Así como Jesús ocupa el centro de la escena en Betania, también los pobres tienen un lugar central en su corazón y en todo su pensamiento. Su vida, su predicación y sus gestos lo confirman constantemente: Jesús no solo se acercó a los pobres, sino que se identificó con ellos hasta el extremo de decir que lo que se hace con ellos, se hace con él mismo (Mt 25,40). La opción preferencial por los pobres no es un añadido marginal al Evangelio, sino una consecuencia lógica y necesaria del seguimiento auténtico de Cristo.

Por eso, quien se proclame discípulo de Jesús —sea catequista, sacerdote, religioso o laico— no puede mantenerse indiferente ante el sufrimiento de los excluidos, ni vivir una espiritualidad desvinculada de la justicia. Ser amigo de los pobres no se reduce a un sentimiento pasajero de compasión, sino que implica un compromiso profundo, una relación de cercanía, respeto, escucha y solidaridad. Y es que, sin verdadera amistad con los pobres, no hay caridad real, porque la caridad evangélica no es dar desde arriba, sino compartir desde abajo, desde la humildad del servicio.

La mujer que unge a Jesús lo intuye: su gesto amoroso no es un lujo superfluo, sino un acto profético. Mientras algunos piensan en “el dinero que se podría haber dado a los pobres”, ella reconoce a Jesús, el primer pobre, el Mesías sufriente, y lo honra con lo mejor que tiene. En ese momento, sin palabras, ella recuerda que solo quien ama de verdad a Cristo, ama también a los pobres. Porque no se puede amar al Señor sin amar su cuerpo, que son los pequeños, los olvidados, los últimos. Allí donde están los pobres, está también el corazón de Cristo latiendo con fuerza.

Una Iglesia pobre y para los pobres puede parecer un mensaje revolucionario o novedoso, pero en realidad está enraizado profundamente en la tradición cristiana. Ya el Concilio Vaticano II afirmaba con claridad que “la Iglesia debe caminar, impulsada por el Espíritu Santo, por el mismo camino que recorrió Cristo: el camino de la pobreza, la obediencia y el servicio”[3]. La opción por los pobres no es una idea nueva, sino una llamada constante del cristianismo.
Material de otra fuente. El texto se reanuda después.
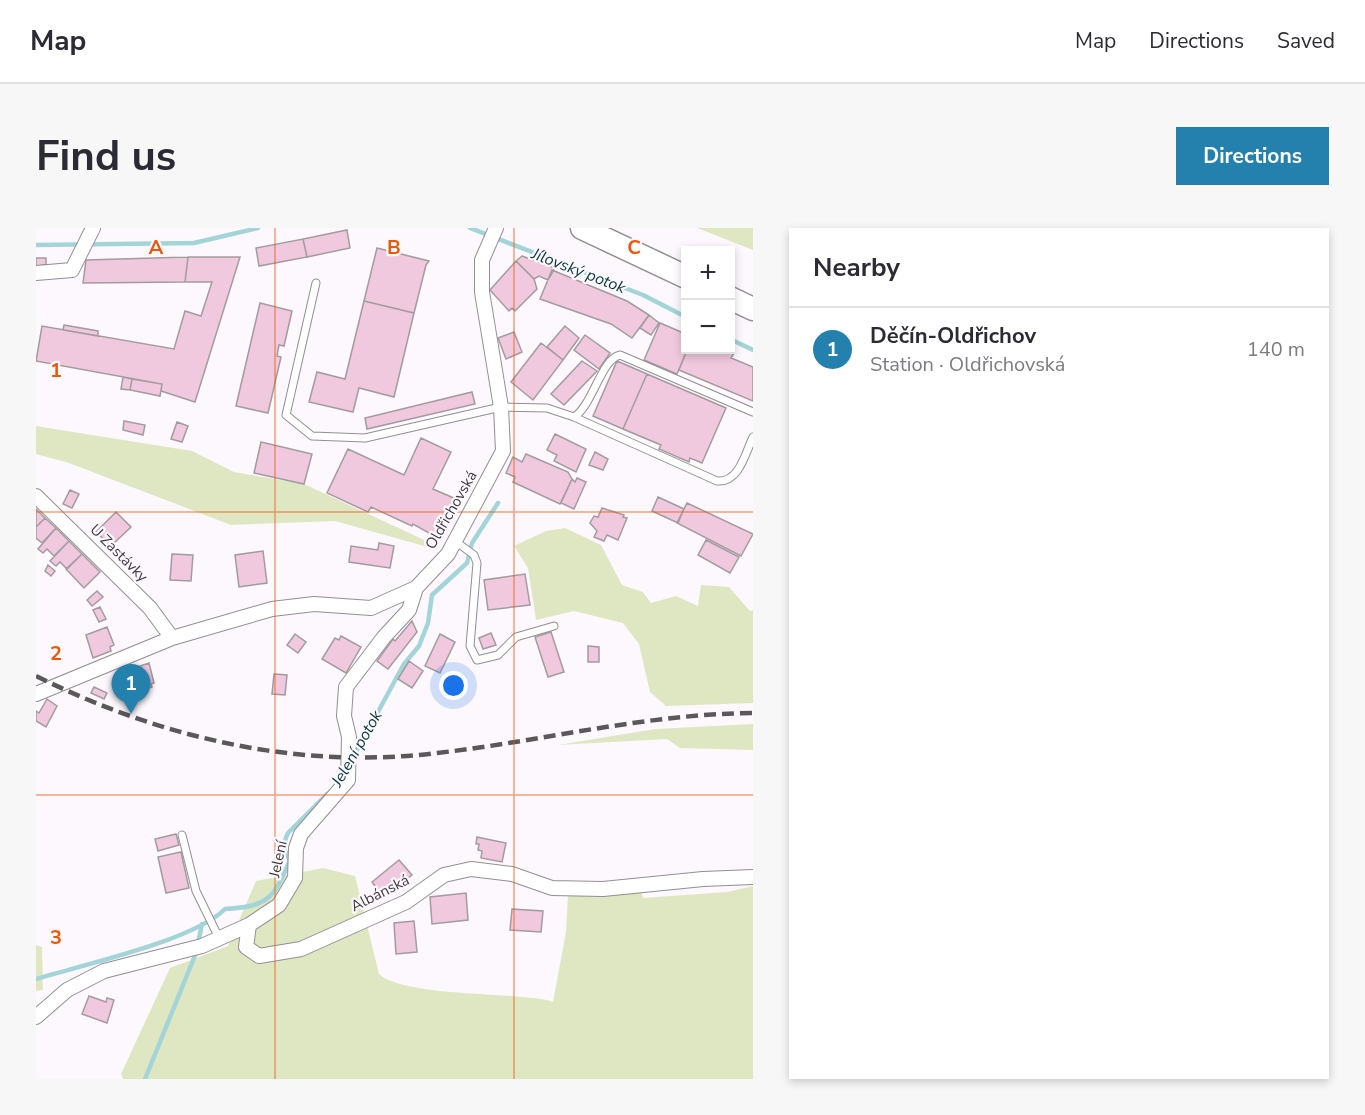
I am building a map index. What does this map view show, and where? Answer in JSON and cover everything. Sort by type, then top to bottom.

En tiempos recientes, especialmente durante el pontificado del papa Francisco, se ha tomado mayor conciencia de que la Iglesia solo es fiel a Cristo si camina con los pobres y se deja evangelizar por ellos.
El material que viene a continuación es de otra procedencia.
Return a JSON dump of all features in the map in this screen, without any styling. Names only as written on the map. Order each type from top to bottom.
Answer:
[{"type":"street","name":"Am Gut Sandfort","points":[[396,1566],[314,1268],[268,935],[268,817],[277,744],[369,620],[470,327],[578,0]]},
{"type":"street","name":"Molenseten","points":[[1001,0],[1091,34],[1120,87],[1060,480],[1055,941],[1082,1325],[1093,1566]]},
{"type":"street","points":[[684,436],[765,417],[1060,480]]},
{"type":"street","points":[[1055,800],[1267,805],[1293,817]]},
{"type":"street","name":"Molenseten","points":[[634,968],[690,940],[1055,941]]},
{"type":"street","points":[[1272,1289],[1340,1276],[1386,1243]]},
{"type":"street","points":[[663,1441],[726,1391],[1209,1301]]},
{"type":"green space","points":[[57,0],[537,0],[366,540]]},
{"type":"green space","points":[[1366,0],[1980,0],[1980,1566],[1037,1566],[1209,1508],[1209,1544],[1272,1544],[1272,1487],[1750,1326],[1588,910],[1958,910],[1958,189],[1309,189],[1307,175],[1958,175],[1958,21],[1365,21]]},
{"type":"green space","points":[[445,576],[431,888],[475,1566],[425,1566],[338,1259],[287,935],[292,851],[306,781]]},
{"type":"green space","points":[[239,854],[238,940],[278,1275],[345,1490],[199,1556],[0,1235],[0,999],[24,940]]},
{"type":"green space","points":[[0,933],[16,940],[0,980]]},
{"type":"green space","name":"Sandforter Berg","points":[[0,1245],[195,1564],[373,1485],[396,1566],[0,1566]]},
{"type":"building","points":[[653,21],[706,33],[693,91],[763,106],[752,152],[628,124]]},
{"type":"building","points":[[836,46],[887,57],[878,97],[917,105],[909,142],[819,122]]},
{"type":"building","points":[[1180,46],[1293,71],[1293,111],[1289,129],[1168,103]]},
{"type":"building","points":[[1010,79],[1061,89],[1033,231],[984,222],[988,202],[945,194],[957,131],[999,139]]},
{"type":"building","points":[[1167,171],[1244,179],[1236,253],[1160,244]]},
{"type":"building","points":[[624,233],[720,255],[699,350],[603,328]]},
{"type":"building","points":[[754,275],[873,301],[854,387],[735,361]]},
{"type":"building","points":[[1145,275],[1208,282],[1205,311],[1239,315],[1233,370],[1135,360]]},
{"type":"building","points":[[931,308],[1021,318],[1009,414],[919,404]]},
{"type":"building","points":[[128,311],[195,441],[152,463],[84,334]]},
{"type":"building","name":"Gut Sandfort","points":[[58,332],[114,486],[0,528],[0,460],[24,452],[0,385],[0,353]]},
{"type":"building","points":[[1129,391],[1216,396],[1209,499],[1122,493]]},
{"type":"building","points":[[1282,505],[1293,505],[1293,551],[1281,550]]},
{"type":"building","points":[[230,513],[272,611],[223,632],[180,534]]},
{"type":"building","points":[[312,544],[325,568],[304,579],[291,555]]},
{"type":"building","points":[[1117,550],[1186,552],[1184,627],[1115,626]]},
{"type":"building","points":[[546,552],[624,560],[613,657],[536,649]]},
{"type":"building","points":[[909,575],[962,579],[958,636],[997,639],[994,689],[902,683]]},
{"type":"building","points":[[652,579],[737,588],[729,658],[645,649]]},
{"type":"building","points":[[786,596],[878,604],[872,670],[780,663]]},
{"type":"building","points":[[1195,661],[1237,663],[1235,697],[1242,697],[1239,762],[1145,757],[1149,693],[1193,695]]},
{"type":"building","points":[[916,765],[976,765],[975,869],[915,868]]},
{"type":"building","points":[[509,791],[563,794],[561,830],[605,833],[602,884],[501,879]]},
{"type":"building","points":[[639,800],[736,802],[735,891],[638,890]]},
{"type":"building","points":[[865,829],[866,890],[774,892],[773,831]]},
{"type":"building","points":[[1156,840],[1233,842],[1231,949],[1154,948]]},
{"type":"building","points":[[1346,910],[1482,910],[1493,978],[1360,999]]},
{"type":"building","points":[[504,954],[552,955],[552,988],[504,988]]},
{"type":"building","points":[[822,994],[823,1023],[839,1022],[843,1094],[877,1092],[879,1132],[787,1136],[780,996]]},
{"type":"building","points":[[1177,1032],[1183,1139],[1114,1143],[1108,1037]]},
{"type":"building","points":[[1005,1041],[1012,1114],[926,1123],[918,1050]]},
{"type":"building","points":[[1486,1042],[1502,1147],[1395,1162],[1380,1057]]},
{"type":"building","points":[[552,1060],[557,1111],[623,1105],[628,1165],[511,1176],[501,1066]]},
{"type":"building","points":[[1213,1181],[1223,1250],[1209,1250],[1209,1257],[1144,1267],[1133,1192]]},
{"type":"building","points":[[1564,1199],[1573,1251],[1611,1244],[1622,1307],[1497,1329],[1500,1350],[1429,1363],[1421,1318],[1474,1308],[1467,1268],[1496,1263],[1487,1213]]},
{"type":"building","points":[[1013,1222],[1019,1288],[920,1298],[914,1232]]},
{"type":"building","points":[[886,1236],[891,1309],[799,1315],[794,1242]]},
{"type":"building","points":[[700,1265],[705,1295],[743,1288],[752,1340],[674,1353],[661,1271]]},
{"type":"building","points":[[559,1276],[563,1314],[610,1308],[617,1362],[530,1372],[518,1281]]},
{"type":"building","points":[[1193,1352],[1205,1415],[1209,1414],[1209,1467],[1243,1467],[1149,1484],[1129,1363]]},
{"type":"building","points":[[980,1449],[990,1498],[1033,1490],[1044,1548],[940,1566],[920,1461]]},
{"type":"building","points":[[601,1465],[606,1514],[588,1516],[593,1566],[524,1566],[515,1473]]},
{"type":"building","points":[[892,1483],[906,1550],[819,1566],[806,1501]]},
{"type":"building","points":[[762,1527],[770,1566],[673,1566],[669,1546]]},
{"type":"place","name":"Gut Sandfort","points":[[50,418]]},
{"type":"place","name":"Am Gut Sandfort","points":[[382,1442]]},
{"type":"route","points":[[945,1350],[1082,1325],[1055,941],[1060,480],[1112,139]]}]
La homilía 50 de san Juan Crisóstomo sobre san Mateo sirve de resumen para esta opción preferencial por Jesús y por los pobres que se ha planteado; allí se trata sobre los frutos eficaces de la eucaristía y cómo proceder: “¿Queréis de verdad honrar el cuerpo de Cristo? No consintáis que esté desnudo. No lo honréis aquí con vestidos de seda y fuera le dejéis padecer de frío y desnudez (...) ¿Qué le aprovecha al Señor que su mesa esté llena toda de vasos de oro, si él se consume de hambre? Saciad primero su hambre y luego, de lo que os sobre, adornad también su mesa (...) Al hablar así, no es que prohíba que también en el ornato de la iglesia se ponga empeño; a lo que exhorto es que (...) antes que eso, se procure el socorro de los pobres (...) Mientras adornas, pues, la casa, no abandones a tu hermano en la tribulación, pues él es templo más precioso que el otro”[4].
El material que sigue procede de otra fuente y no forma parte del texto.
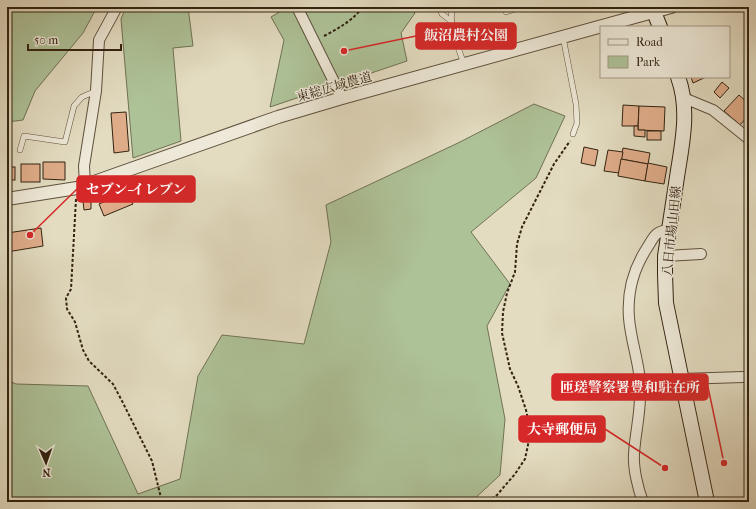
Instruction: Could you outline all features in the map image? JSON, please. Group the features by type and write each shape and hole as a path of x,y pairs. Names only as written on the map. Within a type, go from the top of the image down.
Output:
{"main road":[{"path":"653,9 660,26"},
{"name":"八日市場山田線","path":"678,78 684,98 684,134 665,256 664,274 666,303 707,502"}],"street":[{"path":"81,187 96,91 99,40 117,7"},
{"path":"297,7 342,98"},
{"name":"東総広域農道","path":"7,199 81,187 278,117 563,37 653,9 671,7"},
{"path":"684,98 713,110 749,139"},
{"path":"643,502 639,492 634,456 640,396 639,374 629,317 630,299 633,275 644,252 656,233 661,230 669,230"},
{"path":"665,256 701,254"},
{"path":"681,379 743,377"}],"lane":[{"path":"438,7 442,14 451,21"},
{"path":"452,7 451,21 464,64"},
{"path":"504,7 506,12 520,7"},
{"path":"563,37 576,104 577,123 574,134"},
{"path":"20,150 24,136 65,142 74,106 82,97 96,91"}],"path":[{"path":"314,40 346,24 356,17 363,7"},
{"path":"488,502 497,495 515,474 525,459 530,428 518,386 510,369 502,333 502,312 515,272 517,244 522,227 554,164 574,134"},
{"path":"81,187 71,289 66,298 67,309 75,322 82,350 89,361 113,384 152,461 162,502"}],"green space":[{"path":"7,7 97,7 83,33 35,91 23,120 7,122"},
{"path":"126,7 188,7 193,46 173,48 181,141 133,158 121,19"},
{"path":"288,7 411,7 415,13 401,33 407,61 270,107 284,40 271,17"},
{"path":"534,104 565,116 536,178 471,232 510,284 487,326 505,419 500,475 471,502 7,502 7,380 16,384 88,386 138,494 180,479 198,376 222,335 304,344 331,242 326,205 458,143"}],"building":[{"path":"691,78 704,78 693,83"},
{"path":"722,82 729,88 720,98 714,92"},
{"path":"739,95 749,104 745,110 749,115 740,125 724,111"},
{"path":"623,105 639,106 638,126 622,126"},
{"path":"639,106 665,107 664,131 638,130"},
{"path":"126,112 129,151 114,153 111,113"},
{"path":"634,126 638,126 638,130 645,130 645,137 634,136"},
{"path":"647,131 661,131 661,140 647,140"},
{"path":"584,147 598,150 595,166 581,163"},
{"path":"623,148 650,153 648,164 621,159"},
{"path":"608,150 623,152 619,173 604,171"},
{"path":"621,159 648,164 645,181 618,176"},
{"path":"43,162 65,162 65,180 43,179"},
{"path":"648,163 667,167 664,184 645,181"},
{"path":"21,164 40,164 40,182 21,182"},
{"path":"8,167 15,167 15,180 8,180"},
{"path":"127,192 133,204 104,216 99,204"},
{"path":"91,200 91,209 84,210 83,201"},
{"path":"41,228 43,246 7,252 7,233"}],"place":[{"name":"飯沼農村公園","path":"344,51"},
{"name":"セブン-イレブン","path":"30,235"},
{"name":"匝瑳警察署豊和駐在所","path":"724,463"},
{"name":"大寺郵便局","path":"665,468"}]}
La lógica del Evangelio es sencilla: primero los pobres. Primero está atender a Jesús, presente en los pobres, y luego todo lo demás: el ornato, la belleza de la liturgia, el orden, la pulcritud y la dignidad de los templos. Primero el vestido y el alimento de los demás, luego el nuestro. Esta es la enseñanza que nos deja Jesús en la unción de Betania: la preferencia por Jesús solo es auténtica cuando se expresa en la caridad, la amistad y el amor concreto hacia los pobres, sus predilectos.

No se puede servir a Dios y al dinero (Lc 16,13), expresó el Señor para darnos a entender que primero está él y los pobres y luego sí todo lo demás.



[3] CONCILIO VATICANO II, (1965), Decreto Ad Gentes, n°5.

[4] SAN JUAN CRISÓSTOMO, (1956), Obras completas II, Biblioteca de Autores Cristianos, pp. 80- 82.